I vote no also. Would you really feel comfortable w/him around? It's your vacation, your room, you should be able to walk around in your nightgown if you feel like it. I think if he wants to join in on the vacation, that's fine, but he needs his own room. You've only meet him once, she hasn't been with him very long, I say don't chance it. It may be a different story if they had been married for years, and he was like a part of the family anyway, but that is not the case. I personally, wouldn't feel comfortable with it.
 
The implication that they would be sharing a room has been made here several times and we dont know that to be true, but it sure looks like it would put a kink into your comfortable vacation plans.

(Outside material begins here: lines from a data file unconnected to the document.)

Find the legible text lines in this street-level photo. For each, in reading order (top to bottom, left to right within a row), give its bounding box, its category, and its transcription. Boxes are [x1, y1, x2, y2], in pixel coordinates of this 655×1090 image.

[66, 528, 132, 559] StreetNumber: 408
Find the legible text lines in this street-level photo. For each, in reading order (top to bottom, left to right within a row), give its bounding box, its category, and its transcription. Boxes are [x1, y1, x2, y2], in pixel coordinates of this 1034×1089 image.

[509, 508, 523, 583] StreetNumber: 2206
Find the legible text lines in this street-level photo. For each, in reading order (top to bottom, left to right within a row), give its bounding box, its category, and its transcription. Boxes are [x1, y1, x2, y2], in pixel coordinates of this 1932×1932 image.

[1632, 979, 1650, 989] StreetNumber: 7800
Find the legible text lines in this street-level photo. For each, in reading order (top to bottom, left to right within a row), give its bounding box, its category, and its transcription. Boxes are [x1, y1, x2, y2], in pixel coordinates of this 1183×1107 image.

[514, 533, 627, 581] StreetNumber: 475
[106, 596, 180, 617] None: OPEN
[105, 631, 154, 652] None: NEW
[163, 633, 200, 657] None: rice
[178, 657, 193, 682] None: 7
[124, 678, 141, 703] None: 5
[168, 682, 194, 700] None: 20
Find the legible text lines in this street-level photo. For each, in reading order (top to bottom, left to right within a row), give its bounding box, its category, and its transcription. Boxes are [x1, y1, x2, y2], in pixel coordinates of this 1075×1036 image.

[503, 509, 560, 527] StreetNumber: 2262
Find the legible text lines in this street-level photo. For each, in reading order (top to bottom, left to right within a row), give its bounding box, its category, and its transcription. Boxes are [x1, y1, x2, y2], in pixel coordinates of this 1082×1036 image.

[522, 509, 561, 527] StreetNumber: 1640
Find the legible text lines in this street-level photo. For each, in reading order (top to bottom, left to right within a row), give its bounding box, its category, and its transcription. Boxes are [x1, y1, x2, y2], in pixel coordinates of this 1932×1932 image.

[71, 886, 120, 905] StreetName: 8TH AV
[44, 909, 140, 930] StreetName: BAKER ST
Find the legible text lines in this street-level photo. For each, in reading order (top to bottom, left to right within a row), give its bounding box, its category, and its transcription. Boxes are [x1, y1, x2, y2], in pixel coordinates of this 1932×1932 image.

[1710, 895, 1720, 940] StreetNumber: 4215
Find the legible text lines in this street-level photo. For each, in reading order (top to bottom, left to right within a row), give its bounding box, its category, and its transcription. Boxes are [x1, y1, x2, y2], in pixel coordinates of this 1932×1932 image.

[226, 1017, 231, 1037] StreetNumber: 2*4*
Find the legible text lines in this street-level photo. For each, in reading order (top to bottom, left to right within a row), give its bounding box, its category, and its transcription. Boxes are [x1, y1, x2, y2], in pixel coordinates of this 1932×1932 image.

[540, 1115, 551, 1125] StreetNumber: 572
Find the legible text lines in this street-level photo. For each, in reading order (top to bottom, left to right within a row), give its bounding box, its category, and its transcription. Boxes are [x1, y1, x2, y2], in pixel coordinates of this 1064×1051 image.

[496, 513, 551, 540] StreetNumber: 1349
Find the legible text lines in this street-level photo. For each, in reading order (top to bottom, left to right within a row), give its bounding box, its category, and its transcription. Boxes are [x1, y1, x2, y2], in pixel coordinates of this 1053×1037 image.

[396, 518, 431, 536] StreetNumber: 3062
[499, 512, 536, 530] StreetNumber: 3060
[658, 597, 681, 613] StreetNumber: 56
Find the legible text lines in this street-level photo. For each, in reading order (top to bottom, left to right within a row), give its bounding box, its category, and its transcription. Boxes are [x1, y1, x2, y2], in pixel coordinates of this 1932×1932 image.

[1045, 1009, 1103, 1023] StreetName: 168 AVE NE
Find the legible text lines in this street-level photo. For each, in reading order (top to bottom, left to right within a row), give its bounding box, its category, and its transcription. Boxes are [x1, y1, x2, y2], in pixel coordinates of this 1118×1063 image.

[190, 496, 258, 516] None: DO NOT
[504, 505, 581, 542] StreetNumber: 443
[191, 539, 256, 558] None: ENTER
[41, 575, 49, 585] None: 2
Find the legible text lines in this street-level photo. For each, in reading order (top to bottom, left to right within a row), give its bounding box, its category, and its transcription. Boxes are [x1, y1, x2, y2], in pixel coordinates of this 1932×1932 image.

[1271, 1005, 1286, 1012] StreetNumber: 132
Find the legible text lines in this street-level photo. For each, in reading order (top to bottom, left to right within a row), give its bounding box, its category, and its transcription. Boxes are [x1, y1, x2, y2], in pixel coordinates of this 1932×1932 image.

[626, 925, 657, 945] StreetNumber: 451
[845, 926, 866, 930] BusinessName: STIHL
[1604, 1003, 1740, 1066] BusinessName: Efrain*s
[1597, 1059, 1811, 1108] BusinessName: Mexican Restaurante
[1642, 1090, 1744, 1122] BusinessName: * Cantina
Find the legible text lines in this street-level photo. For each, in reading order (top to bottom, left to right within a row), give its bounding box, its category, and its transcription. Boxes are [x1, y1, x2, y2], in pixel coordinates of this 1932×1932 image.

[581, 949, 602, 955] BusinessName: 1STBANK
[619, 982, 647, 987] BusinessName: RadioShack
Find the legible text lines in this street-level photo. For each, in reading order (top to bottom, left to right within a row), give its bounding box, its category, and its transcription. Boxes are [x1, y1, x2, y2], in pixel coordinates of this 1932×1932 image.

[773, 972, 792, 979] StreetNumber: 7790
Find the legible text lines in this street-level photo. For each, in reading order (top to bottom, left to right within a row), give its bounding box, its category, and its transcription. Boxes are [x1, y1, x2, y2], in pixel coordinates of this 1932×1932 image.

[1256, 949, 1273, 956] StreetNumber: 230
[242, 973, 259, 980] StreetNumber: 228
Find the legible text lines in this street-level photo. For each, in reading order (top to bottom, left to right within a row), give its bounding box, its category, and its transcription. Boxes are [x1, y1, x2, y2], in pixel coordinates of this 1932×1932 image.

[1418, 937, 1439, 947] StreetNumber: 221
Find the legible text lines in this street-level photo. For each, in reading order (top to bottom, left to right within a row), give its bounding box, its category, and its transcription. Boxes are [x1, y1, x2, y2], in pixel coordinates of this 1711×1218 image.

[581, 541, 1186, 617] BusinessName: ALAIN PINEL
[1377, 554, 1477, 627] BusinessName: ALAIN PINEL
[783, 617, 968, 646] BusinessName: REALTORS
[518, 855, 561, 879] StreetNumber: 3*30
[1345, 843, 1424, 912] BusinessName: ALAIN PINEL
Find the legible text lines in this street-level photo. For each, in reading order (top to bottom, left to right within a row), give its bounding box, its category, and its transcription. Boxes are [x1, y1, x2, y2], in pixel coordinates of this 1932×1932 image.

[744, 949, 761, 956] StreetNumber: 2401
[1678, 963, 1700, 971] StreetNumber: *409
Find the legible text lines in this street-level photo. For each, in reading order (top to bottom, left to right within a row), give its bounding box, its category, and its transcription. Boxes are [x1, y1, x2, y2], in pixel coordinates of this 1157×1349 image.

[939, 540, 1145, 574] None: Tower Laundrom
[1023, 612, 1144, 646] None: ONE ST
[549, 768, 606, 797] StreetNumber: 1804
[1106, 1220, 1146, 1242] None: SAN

Tell your niece you would love to have her come with you, but that you haven't known her boyfriend for long enough to invite him. Perhaps next time, they can get their own room and join you.

I think it was rude of him to invite himself and also rude of her to handle it this way, but I also think things get mixed up sometimes and perhaps it is just leftover youth where parents/family pay for trips for children without second thought (and she probably was allowed to bring along friends before on family vacations - lots of people vacation like that). So, we probably shouldn't judge either of them, but I do believe that its your vacation and I dont think I would be comfortable with it at this time.

Good luck!
 
Another "no" vote. They've only been dating a short while. There is NO guarantee that they WILL still be friends if they should break up before the trip. If he is willing to pay his own way & still want to go, he should get his own room.

BTW - I was "the neice" in this situation, or one similar, years ago. It did not work out well for my family or for me & the BF. Say NO.

Good luck!
 
We love to have family with us on vacation, but I vote NO. Might be different if you knew this guy well. Or if they were engaged. I wouldn't be comfortable with this setup.

IMO, your niece is inappropriately asking you to go waayyy out of your way for a "boyfriend." These are adults. Since he can afford to pay his way, tell them you'd be happy to help them plan their own WDW vacation. All of you would probably be more comfortable.